From Martin Seligman’s Learned Optimism:
Point 1: Self-esteem is a symptom, not a prerequisite or cause.
“I believe that self-esteem is just a meter that reads out the state of the system. It is not an end in itself. When you are doing well in school or work, when you are doing well with the people you love, when you are doing well in play, the meter will register high. When you are doing badly, it will register low. I have scoured the self-esteem literature looking for the causality as opposed to correlation, looking for any evidence that high self-esteem among youngsters causes better grades, more popularity, less teenage pregnancy, less dependence on welfare … There is nothing of this sort to be found in the literature. Self-esteem seems only to be a symptom, a correlate, of how well a person is doing in the world.”

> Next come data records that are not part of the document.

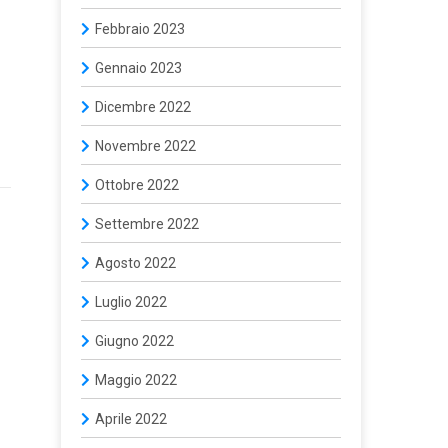
Febbraio 2023
Gennaio 2023
Dicembre 2022
Novembre 2022
Ottobre 2022
Settembre 2022
Agosto 2022
Luglio 2022
Giugno 2022
Maggio 2022
Aprile 2022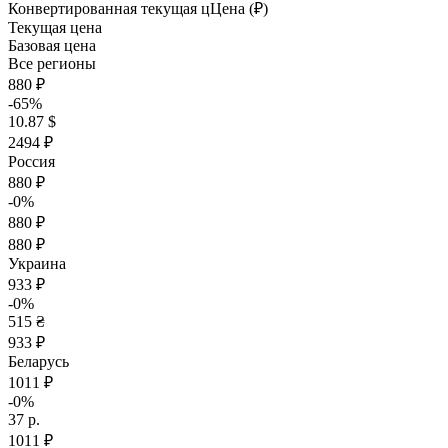
Конвертированная текущая ц
Ц
ена (₽)
Текущая цена
Базовая цена
Все регионы
880 ₽
-65%
10.87 $
2494 ₽
Россия
880 ₽
-0%
880 ₽
880 ₽
Украина
933 ₽
-0%
515 ₴
933 ₽
Беларусь
1011 ₽
-0%
37 р.
1011 ₽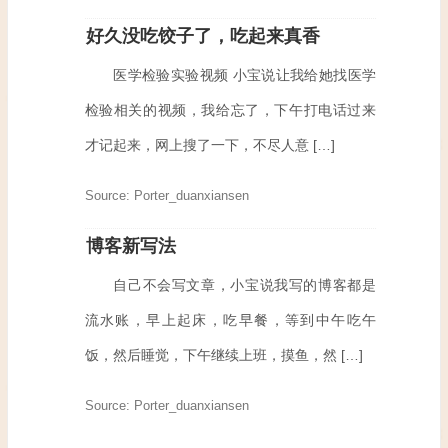
好久没吃饺子了，吃起来真香
医学检验实验视频 小宝说让我给她找医学
检验相关的视频，我给忘了，下午打电话过来
才记起来，网上搜了一下，不尽人意 […]
Source: Porter_duanxiansen
博客新写法
自己不会写文章，小宝说我写的博客都是
流水账，早上起床，吃早餐，等到中午吃午
饭，然后睡觉，下午继续上班，摸鱼，然 […]
Source: Porter_duanxiansen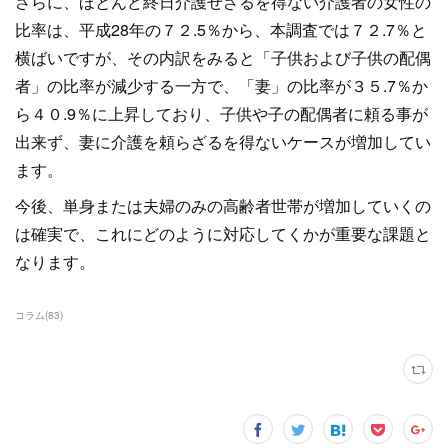
さらに、ほとんど終日介護せざるを得ない介護者の女性の
比率は、平成28年の７２.5％から、本調査では７２.7％と
横ばいですが、その内訳をみると「子供および子供の配偶
者」の比率が減少する一方で、「妻」の比率が３５.7％か
ら４０.9％に上昇しており、子供や子の配偶者に頼る事が
出来ず、妻に介護を頼らざるを得ないケースが増加してい
ます。
今後、単身または夫婦のみの高齢者世帯が増加していくの
は確実で、これにどのように対応してくかが重要な課題と
なります。
コラム
(
83
)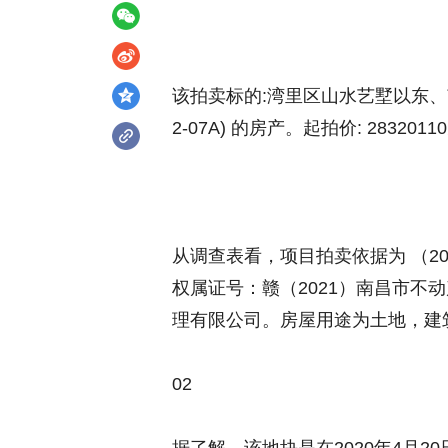
该拍卖标的:湾里区山水艺墅以东、
2-07A) 的房产。起拍价: 2832011
从调查表看，项目拍卖依据为 （20
权属证号：赣（2021）南昌市不动
理有限公司。房屋用途为土地，建筑面
02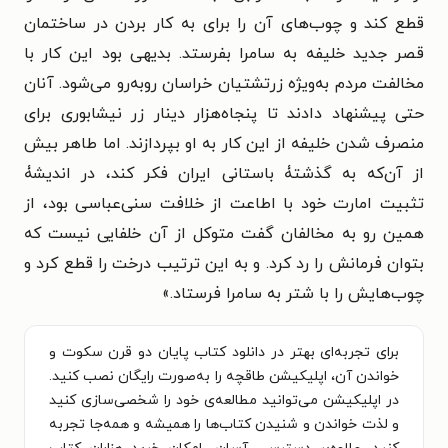
قطع کند و چوب‌های آن را برای به کار بردن در ساختمان
قصر جدید خلیفه به سامرا بفرستد. بدیهی بود این کار با
مخالفت مردم به‌ویژه زرتشتیان خراسان رو‌به‌رو می‌شود. آنان
حتی پیشنهاد دادند تا پنجاه‌هزار دینار زر نیشابوری برای
منصرف شدن خلیفه از این کار به او بپردازند. اما طاهر بیش
از آن‌که به گذشتۀ باستانی ایران فکر کند، در اندیشۀ
تثبیت امارت خود با اطاعت از خلافت سنی‌‌عباسی بود، از
همین رو به مخالفان گفت متوکل از آن خلفایی نیست که
بتوان فرمانش را رد کرد. و به این ترتیب درخت را قطع کرد و
چوب‌هایش را با شتر به سامرا فرستاد.
»
برای تجربه‌ای بهتر در دانلود کتاب پایان دو قرن سکوت و
خواندن آن، اپلیکیشن طاقچه را به‌صورت رایگان نصب کنید.
در اپلیکیشن می‌توانید مطالعه‌ی خود را شخصی‌سازی کنید
و لذت خواندن و شنیدن کتاب‌ها را همیشه و همه‌جا تجربه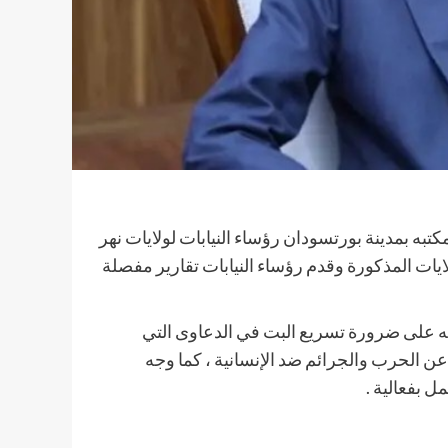
كتبه بمدينة بورتسودان رؤساء النيابات لولايات نهر
ايات المذكورة وقدم رؤساء النيابات تقارير مفصلة
ليه على ضرورة تسريع البت في الدعاوى التي
 عن الحرب والجرائم ضد الإنسانية ، كما وجه
ل بفعالية .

Point 2: Unwarranted self-esteem causes problems
Until January 1996, I believed that self-esteem was merely a meter with little, if any, causal efficacy. The lead article in the Psychological Review convinced me that I was wrong, and that self-esteem is causal: Roy Baumeister and his colleagues (1996) reviewed the literature on genocidal killers, on hit men, on gang leaders, and on violent criminals. They argued that these perpetrators have high self-esteem, and that their unwarranted self-esteem causes violence. Baumeister’s work suggests that if you teach unwarrantedly high self-esteem to children, problems will ensue. A sub-group of these children will also have a mean streak in them. When these children confront the real world, and it tells them they are not as great as they have been taught, they will lash out with violence. So it is possible that the twin epidemics among young people in the United States today, depression and violence, both come from this misbegotten concern: valuing how our young people feel about themselves more highly than how we value how well they are doing in the world.